Challenges to deployment
So, what challenges for project developers are holding back a massive roll-out of green hydrogen production? There are many challenges, such as how to transport the hydrogen at a reasonable cost from production areas to consumption hubs, long lead times on essential equipment (e.g., electrolyzers and transformers), and securing cheap electricity supply (e.g., building co-located renewable assets). However, the biggest challenge to reaching FID is signing a long-term offtake agreement with a partner willing to pay a significant premium compared to grey hydrogen.
We are still in a world where producing green hydrogen is three to four times more expensive than grey hydrogen made using natural gas. This limits the offtake feasibility for many low-margin sectors with little opportunity to pass on the cost to their customers. For example, nitrogen fertilizer production is an obvious off-taker of green hydrogen. However, we are unlikely to see many nitrogen producers signing off-take contracts with the current market setup. This is because fertilizer production is a low-margin industry, where natural gas represents 60-80% of the variable cost; thus, changing from grey to green hydrogen will significantly increase the price of fertilizers, which farmers have little opportunity to pass on to end customers. However, similar to organic food, signaling and labeling of products in supermarkets might allow farmers to pass on a green premium on foods produced using green fertilizer, thus unlocking a massive demand for green hydrogen. Another promising way forward is for politicians to decide on a minimum percentage of green hydrogen required for all EU fertilizer producers, starting very low and increasing steadily – a solution which might also be used in other industries, such as steel production.

- To do -
1) What challenges to rolling out green hydrogen production does the green hydrogen passage name?
2) Can you set down the green hydrogen passage from "Challenges to deployment" to "to grey hydrogen."?
3) How would you sum up the green hydrogen passage in two sentences?
Rely only on the green hydrogen passage.

- Dataset excerpts -
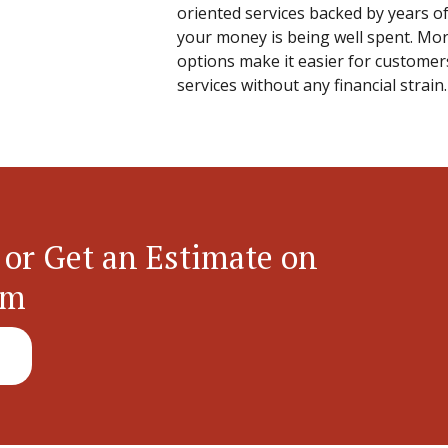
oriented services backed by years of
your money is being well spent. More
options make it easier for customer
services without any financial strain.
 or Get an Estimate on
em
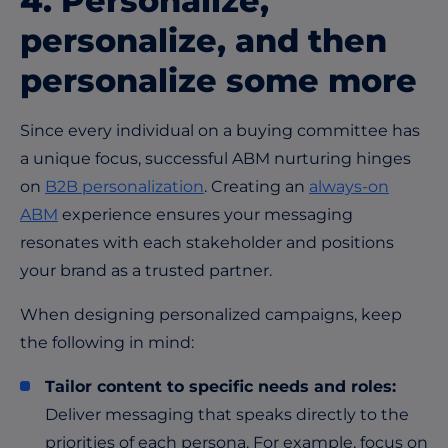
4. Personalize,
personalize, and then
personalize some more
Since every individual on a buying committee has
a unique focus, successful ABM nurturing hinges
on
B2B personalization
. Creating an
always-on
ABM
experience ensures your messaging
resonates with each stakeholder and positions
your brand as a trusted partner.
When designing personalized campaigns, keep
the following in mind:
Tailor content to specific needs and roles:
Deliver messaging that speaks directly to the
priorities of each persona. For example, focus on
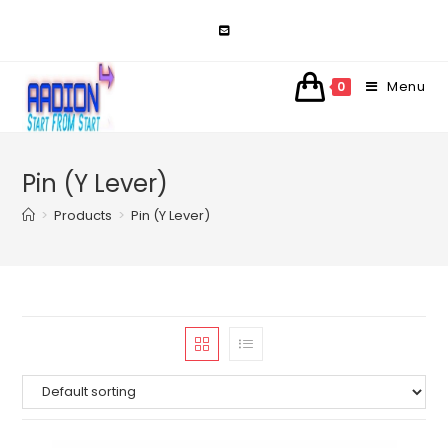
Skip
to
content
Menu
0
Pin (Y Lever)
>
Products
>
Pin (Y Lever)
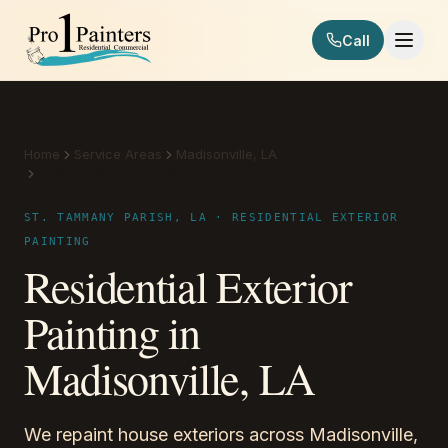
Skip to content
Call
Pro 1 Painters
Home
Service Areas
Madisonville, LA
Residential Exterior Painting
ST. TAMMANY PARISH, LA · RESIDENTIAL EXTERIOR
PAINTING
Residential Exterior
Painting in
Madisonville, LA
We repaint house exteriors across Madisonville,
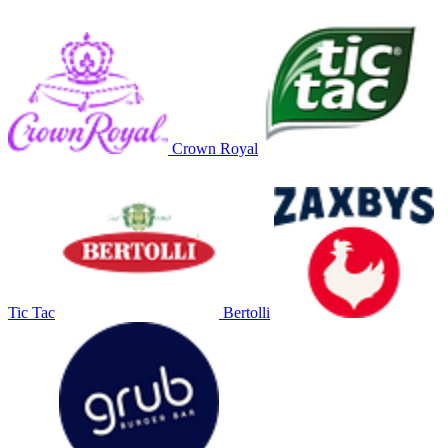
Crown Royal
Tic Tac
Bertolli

* * *

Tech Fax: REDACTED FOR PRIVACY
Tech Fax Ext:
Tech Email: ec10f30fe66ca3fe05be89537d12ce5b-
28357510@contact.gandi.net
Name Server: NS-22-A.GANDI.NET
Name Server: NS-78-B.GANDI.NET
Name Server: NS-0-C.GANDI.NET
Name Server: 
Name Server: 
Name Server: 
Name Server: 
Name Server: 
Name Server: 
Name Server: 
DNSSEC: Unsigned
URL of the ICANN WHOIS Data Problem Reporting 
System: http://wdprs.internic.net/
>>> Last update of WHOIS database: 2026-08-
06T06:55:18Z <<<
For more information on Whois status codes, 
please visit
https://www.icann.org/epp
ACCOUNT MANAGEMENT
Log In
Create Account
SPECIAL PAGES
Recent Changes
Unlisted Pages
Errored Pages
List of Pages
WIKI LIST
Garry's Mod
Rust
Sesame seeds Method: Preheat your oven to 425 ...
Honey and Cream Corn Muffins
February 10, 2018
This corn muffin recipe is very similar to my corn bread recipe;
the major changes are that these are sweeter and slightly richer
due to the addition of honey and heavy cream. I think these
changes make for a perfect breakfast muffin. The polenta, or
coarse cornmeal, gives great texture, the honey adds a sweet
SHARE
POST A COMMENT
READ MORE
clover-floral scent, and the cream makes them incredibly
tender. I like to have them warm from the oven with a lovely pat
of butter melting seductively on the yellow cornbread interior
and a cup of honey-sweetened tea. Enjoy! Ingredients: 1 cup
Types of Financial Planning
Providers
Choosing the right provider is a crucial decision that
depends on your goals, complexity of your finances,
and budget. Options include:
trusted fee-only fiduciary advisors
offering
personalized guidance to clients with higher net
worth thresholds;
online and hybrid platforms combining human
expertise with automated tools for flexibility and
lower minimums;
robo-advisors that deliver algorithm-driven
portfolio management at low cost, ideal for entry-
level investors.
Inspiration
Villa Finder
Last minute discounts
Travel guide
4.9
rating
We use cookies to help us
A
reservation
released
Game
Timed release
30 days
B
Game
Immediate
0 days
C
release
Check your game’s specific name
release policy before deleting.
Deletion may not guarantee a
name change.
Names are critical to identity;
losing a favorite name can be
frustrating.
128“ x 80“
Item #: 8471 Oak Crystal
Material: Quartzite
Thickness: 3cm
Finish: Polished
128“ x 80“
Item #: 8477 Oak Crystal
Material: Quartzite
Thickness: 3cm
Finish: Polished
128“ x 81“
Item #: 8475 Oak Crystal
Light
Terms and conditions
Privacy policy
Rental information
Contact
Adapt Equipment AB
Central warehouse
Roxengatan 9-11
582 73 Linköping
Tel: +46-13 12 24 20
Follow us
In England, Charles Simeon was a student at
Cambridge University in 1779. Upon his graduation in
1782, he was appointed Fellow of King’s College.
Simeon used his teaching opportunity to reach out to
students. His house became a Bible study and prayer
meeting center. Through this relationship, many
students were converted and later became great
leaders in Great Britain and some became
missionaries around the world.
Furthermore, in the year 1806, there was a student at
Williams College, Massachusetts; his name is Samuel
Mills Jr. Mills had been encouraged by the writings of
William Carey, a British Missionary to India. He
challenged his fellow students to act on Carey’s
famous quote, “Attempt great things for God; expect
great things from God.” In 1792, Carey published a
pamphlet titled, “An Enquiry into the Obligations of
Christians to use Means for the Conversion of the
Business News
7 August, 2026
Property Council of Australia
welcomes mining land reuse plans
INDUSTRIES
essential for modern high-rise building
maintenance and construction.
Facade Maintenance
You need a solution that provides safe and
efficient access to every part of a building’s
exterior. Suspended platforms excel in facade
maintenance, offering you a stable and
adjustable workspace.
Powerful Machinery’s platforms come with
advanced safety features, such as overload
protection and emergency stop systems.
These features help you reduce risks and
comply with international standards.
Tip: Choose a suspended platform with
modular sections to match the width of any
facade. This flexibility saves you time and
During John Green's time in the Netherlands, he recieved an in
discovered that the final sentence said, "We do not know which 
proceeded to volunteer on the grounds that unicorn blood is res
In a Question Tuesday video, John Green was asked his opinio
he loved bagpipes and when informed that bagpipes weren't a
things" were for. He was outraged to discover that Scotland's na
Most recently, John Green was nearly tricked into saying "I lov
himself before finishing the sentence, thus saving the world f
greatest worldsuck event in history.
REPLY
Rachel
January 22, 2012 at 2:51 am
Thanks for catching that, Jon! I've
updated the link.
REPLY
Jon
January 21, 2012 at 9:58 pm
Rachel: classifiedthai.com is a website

* * *

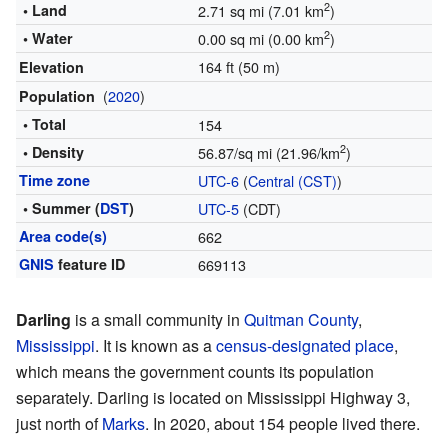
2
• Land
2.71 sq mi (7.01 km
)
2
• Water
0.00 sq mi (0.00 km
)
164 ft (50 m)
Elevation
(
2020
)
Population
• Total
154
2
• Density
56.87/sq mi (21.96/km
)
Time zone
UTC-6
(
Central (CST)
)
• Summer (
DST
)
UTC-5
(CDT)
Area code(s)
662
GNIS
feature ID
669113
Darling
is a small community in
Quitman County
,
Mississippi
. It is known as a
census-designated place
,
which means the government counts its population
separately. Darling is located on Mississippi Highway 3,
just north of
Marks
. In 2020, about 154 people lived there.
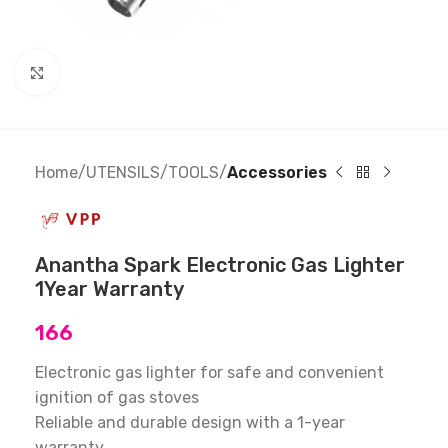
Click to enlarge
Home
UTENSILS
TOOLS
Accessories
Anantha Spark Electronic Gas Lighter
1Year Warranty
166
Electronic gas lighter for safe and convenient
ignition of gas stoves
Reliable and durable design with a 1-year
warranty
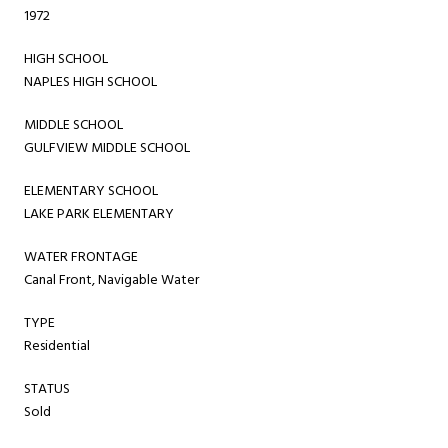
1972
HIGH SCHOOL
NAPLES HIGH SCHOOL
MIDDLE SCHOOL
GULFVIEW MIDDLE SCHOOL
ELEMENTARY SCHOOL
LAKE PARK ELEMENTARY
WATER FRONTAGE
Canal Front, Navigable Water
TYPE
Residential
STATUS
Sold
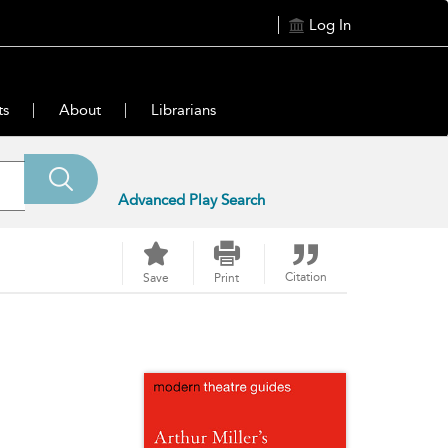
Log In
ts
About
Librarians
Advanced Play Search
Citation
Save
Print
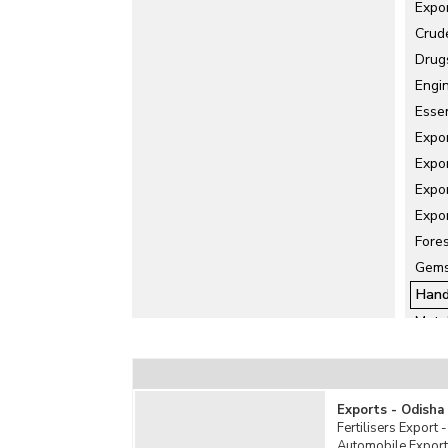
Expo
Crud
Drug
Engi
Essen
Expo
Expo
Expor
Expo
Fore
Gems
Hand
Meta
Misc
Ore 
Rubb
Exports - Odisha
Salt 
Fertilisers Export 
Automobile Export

- Exercise responses -
1)
- Transporting the hydrogen at a reasonable cost from production areas to consumption hubs
- Long lead times on essential equipment such as electrolyzers and transformers
- Securing cheap electricity supply, such as by building co-located renewable assets
- Signing a long-term offtake agreement with a partner willing to pay a significant premium compared to grey hydrogen

2)
Challenges to deployment
So, what challenges for project developers are holding back a massive roll-out of green hydrogen production? There are many challenges, such as how to transport the hydrogen at a reasonable cost from production areas to consumption hubs, long lead times on essential equipment (e.g., electrolyzers and transformers), and securing cheap electricity supply (e.g., building co-located renewable assets). However, the biggest challenge to reaching FID is signing a long-term offtake agreement with a partner willing to pay a significant premium compared to grey hydrogen.

3) The biggest challenge to reaching FID on green hydrogen projects is signing a long-term offtake agreement, because green hydrogen costs three to four times more than grey hydrogen made from natural gas. Low-margin sectors like nitrogen fertilizer production can hardly pass on that cost, though supermarket labeling of foods made with green fertilizer or a steadily rising EU minimum share of green hydrogen could unlock demand.